(Structured page parsing data)
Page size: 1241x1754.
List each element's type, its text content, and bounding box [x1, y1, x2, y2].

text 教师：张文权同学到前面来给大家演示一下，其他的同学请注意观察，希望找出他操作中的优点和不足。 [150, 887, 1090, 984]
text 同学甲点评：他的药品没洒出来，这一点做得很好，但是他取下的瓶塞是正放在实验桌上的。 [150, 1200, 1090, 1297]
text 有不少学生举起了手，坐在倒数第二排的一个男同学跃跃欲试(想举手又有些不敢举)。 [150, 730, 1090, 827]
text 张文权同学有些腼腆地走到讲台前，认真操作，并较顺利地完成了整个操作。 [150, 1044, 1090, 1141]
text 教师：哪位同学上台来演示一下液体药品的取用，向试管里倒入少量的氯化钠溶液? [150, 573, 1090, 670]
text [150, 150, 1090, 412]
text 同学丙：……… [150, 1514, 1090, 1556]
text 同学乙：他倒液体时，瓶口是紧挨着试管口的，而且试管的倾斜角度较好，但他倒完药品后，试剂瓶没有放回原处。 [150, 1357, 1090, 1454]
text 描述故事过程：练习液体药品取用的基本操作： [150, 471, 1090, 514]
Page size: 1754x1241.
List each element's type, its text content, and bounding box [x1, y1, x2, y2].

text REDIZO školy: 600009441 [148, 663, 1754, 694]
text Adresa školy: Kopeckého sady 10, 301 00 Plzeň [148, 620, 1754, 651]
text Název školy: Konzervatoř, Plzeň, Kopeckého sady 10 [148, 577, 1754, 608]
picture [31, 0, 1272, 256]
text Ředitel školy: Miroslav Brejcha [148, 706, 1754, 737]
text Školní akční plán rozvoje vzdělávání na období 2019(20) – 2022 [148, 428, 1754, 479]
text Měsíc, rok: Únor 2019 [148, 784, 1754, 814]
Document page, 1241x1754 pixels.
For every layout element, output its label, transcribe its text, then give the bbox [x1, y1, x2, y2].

_What this task involves_: Each line above that includes "size" should be shown.

_Result_:
Page size: 1241x1754.
Page size: 1754x1241.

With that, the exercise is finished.